EXERCISE DETAILS: Please reproduce every line of text in the listing below word for word, and leave the pictures out of your answer.

----

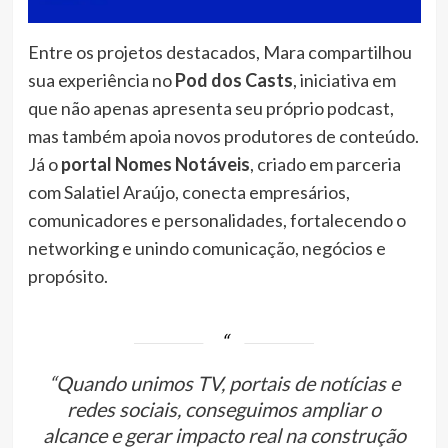
Entre os projetos destacados, Mara compartilhou
sua experiência no
Pod dos Casts
, iniciativa em
que não apenas apresenta seu próprio podcast,
mas também apoia novos produtores de conteúdo.
Já o
portal Nomes Notáveis
, criado em parceria
com Salatiel Araújo, conecta empresários,
comunicadores e personalidades, fortalecendo o
networking e unindo comunicação, negócios e
propósito.
“Quando unimos TV, portais de notícias e
redes sociais, conseguimos ampliar o
alcance e gerar impacto real na construção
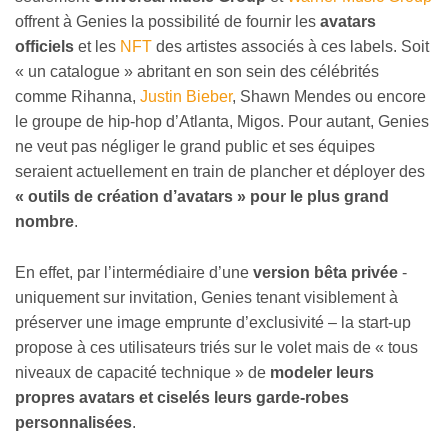
offrent à Genies la possibilité de fournir les
avatars
officiels
et les
NFT
des artistes associés à ces labels. Soit
« un catalogue » abritant en son sein des célébrités
comme Rihanna,
Justin Bieber
, Shawn Mendes ou encore
le groupe de hip-hop d’Atlanta, Migos. Pour autant, Genies
ne veut pas négliger le grand public et ses équipes
seraient actuellement en train de plancher et déployer des
« outils de création d’avatars » pour le plus grand
nombre
.
En effet, par l’intermédiaire d’une
version bêta privée
-
uniquement sur invitation, Genies tenant visiblement à
préserver une image emprunte d’exclusivité – la start-up
propose à ces utilisateurs triés sur le volet mais de « tous
niveaux de capacité technique » de
modeler leurs
propres avatars et ciselés leurs garde-robes
personnalisées
.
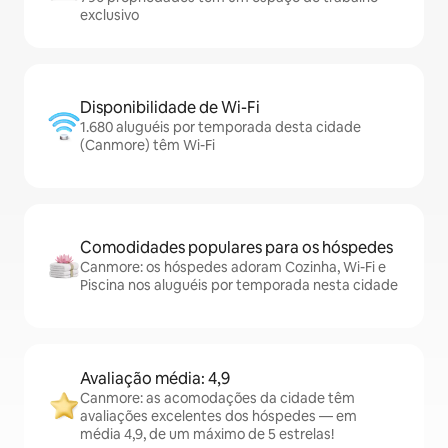
exclusivo
Disponibilidade de Wi-Fi
1.680 aluguéis por temporada desta cidade
(Canmore) têm Wi-Fi
Comodidades populares para os hóspedes
Canmore: os hóspedes adoram Cozinha, Wi-Fi e
Piscina nos aluguéis por temporada nesta cidade
Avaliação média: 4,9
Canmore: as acomodações da cidade têm
avaliações excelentes dos hóspedes — em
média 4,9, de um máximo de 5 estrelas!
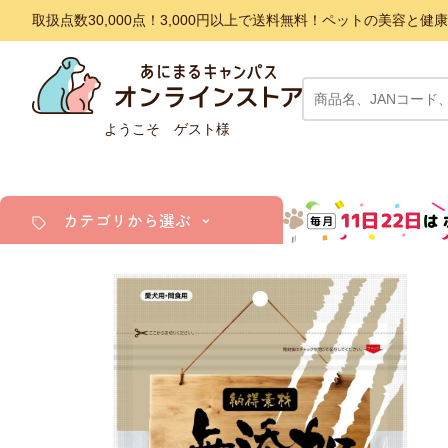
取扱点数30,000点！3,000円以上で送料無料！ペットの美容
ようこそ ゲスト様
カテゴリから選ぶ
犬
猫
小動物・鳥
アクア・爬虫類・昆虫
ドッグフード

----

FINISHED TASK:
Entre os projetos destacados, Mara compartilhou
sua experiência no
Pod dos Casts
, iniciativa em
que não apenas apresenta seu próprio podcast,
mas também apoia novos produtores de conteúdo.
Já o
portal Nomes Notáveis
, criado em parceria
com Salatiel Araújo, conecta empresários,
comunicadores e personalidades, fortalecendo o
networking e unindo comunicação, negócios e
propósito.
“Quando unimos TV, portais de notícias e
redes sociais, conseguimos ampliar o
alcance e gerar impacto real na construção
offrent à Genies la possibilité de fournir les
avatars
officiels
et les
NFT
des artistes associés à ces labels. Soit
« un catalogue » abritant en son sein des célébrités
comme Rihanna,
Justin Bieber
, Shawn Mendes ou encore
le groupe de hip-hop d’Atlanta, Migos. Pour autant, Genies
ne veut pas négliger le grand public et ses équipes
seraient actuellement en train de plancher et déployer des
« outils de création d’avatars » pour le plus grand
nombre
.
En effet, par l’intermédiaire d’une
version bêta privée
-
uniquement sur invitation, Genies tenant visiblement à
préserver une image emprunte d’exclusivité – la start-up
propose à ces utilisateurs triés sur le volet mais de « tous
niveaux de capacité technique » de
modeler leurs
propres avatars et ciselés leurs garde-robes
personnalisées
.
exclusivo
Disponibilidade de Wi-Fi
1.680 aluguéis por temporada desta cidade
(Canmore) têm Wi-Fi
Comodidades populares para os hóspedes
Canmore: os hóspedes adoram Cozinha, Wi-Fi e
Piscina nos aluguéis por temporada nesta cidade
Avaliação média: 4,9
Canmore: as acomodações da cidade têm
avaliações excelentes dos hóspedes — em
média 4,9, de um máximo de 5 estrelas!
取扱点数30,000点！3,000円以上で送料無料！ペットの美容
ようこそ ゲスト様
カテゴリから選ぶ
犬
猫
小動物・鳥
アクア・爬虫類・昆虫
ドッグフード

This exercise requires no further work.